REQUIREMENT A — In the post on trusting God, what does the writer say God calls her?
REQUIREMENT B — Return the stretch of the post on trusting God from "Trusting God is" through "were all about.", copied word for word.

Trusting God is more than just MY God
Something interesting has happened to me recently. I was riding shotgun to someone else’s struggle, and I learned something about myself. Do I trust God enough to believe He’s helping others? Of course I do…right? Faith is faith all the time, trust is trust all the time. This really concerned me; I had to figure out what these thoughts were all about.
I’ve been through many personal journey’s (jour·ney (noun) an act of traveling from one place to another-yep, that’s the word I’m looking for) where I’ve HAD to trust God. Situations that my family and I overcame, but in such miraculous ways, that no person could ever claim he glory…it was all God. I’ve learned that God has a sense of humor, and no sense of time-He works outside of time, and yet everything always comes together and lines up. He has confirmed that He doesn’t need my help, I can’t do what He can, and that YES, He really can move mountains. He cares for me and calls me His beloved daughter. Over and over again, He has confirmed that, “it’s true Jennifer, I love you, and if you will give it over to me, I will take it over and run far-to the heavens to put you in a victorious place”. I believe this with all that I am.
So, here it is. What I’ve figured out is that I have to learn a new kind of trust. Trust in someone else’s connection with God. Letting go and realizing that I am not the one who can save everyone. Learning that God doesn’t only speak to me. That He speaks to other people to gives them the strength they need. But, the trial for me is learning to sit back and allow someone else’s strength to rise up within them, without thinking the fight also has to rise up in me. This is a new learning lesson God’s taking me through. It’s so hard for me to sit back and just and do nothing. It’s learning to trust God in a new way. It’s an inactive trust, a patient trust, a real trusting trust that God is actually connecting with someone else and that someone else is actually listening to God. I can’t force either of these two sides. I have to just sit back and pray, be patient in my prayers, that God is steady and true to His promises-promises to come to our defense and fight for us. I guess the real struggle is when it comes so close to home, when it comes to loved ones, I just have this aching pain and feel that it’s up to me to FIX it. I wanna say “it’s OK, I got this, don’t worry-I’ll give it back when it’s all better”. Ya’ Know!!?? (maybe it’s the Mama Bear in me)
When I go through my own struggles I’m fighting, praying, and moving, I’m doing things. I guess in my head, I feel like me and God are fighting and working it out together (WRONG!). But when it’s someone else’s struggle, I can do nothing. I have to acknowledge that I’m not supposed to fix it. It’s not my job, it’s not my struggle it’s between someone else and God. Trust God in All things. I have always heard this, and I thought I always believed it. That’s God, same words-never changing-but alive enough to be heard in new ways! All we can really do is be there for others. Let them know we love them, we see their struggles, we’re praying, and that they’re always welcome to come over and talk-either over a cup of coffee, or a good cry.
Please tell me I’m not alone, that I’m not the only one learning new ways of trusting (eh-ehm) and being humbled by the Lord!

DATASET CONTENT —
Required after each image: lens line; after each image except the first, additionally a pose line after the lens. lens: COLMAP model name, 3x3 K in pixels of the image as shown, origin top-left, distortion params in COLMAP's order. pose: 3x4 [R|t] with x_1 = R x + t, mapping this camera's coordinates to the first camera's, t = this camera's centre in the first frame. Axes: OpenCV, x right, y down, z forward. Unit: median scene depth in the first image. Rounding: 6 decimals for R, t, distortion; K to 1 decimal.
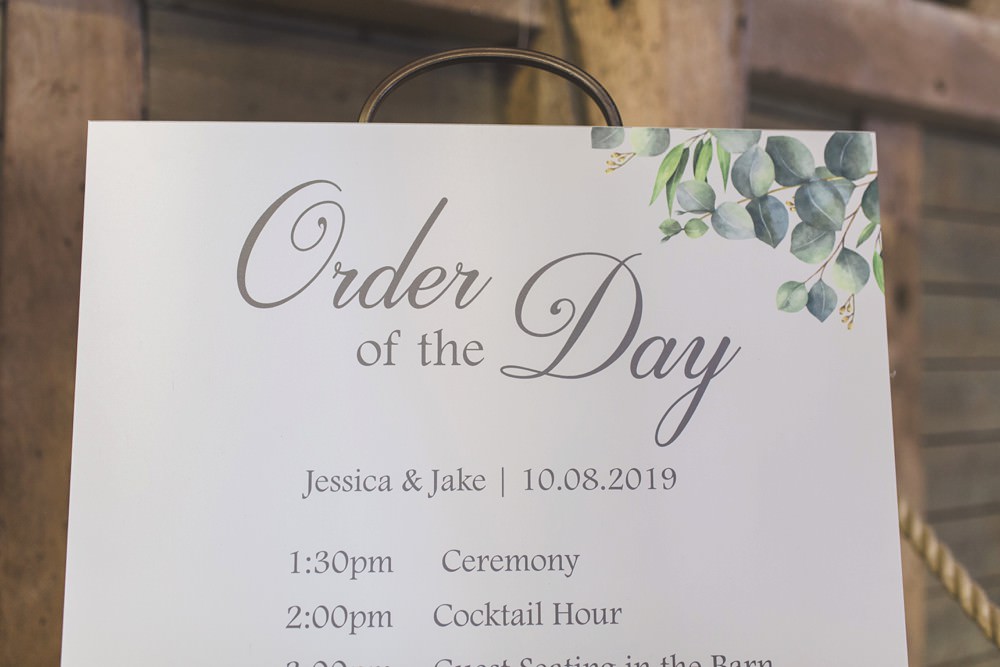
lens RADIAL K [[968.7, 0, 501.2], [0, 968.7, 332.9], [0, 0, 1]] dist [0.005947, 0.000000]
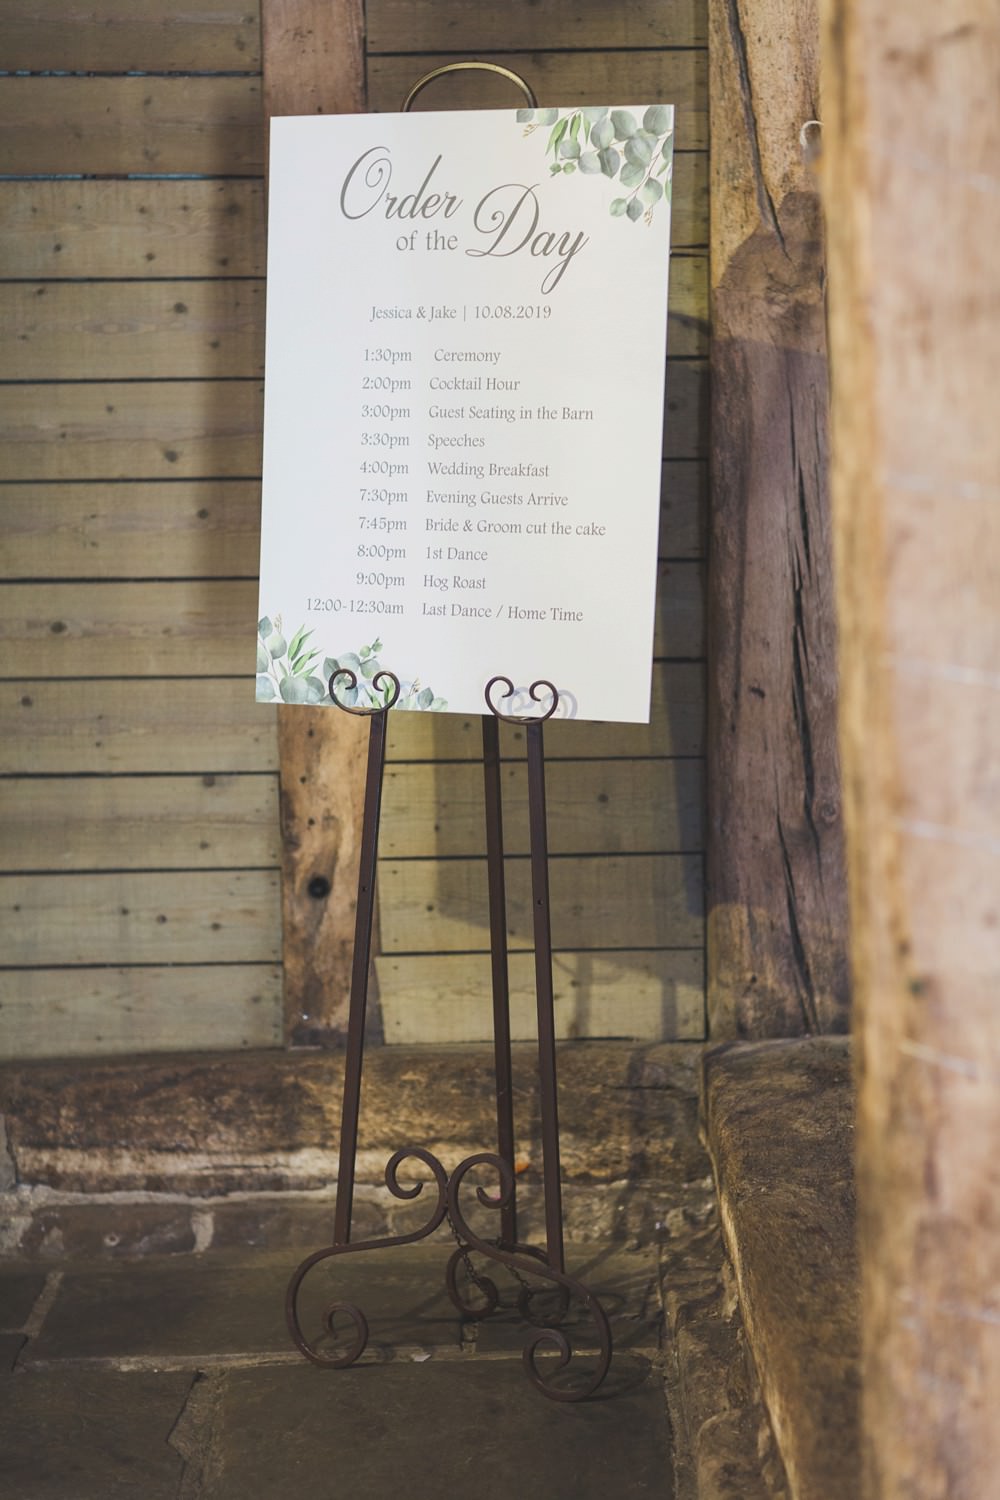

WRITTEN SOLUTION A — His beloved daughter.

WRITTEN SOLUTION B —
Trusting God is more than just MY God
Something interesting has happened to me recently. I was riding shotgun to someone else’s struggle, and I learned something about myself. Do I trust God enough to believe He’s helping others? Of course I do…right? Faith is faith all the time, trust is trust all the time. This really concerned me; I had to figure out what these thoughts were all about.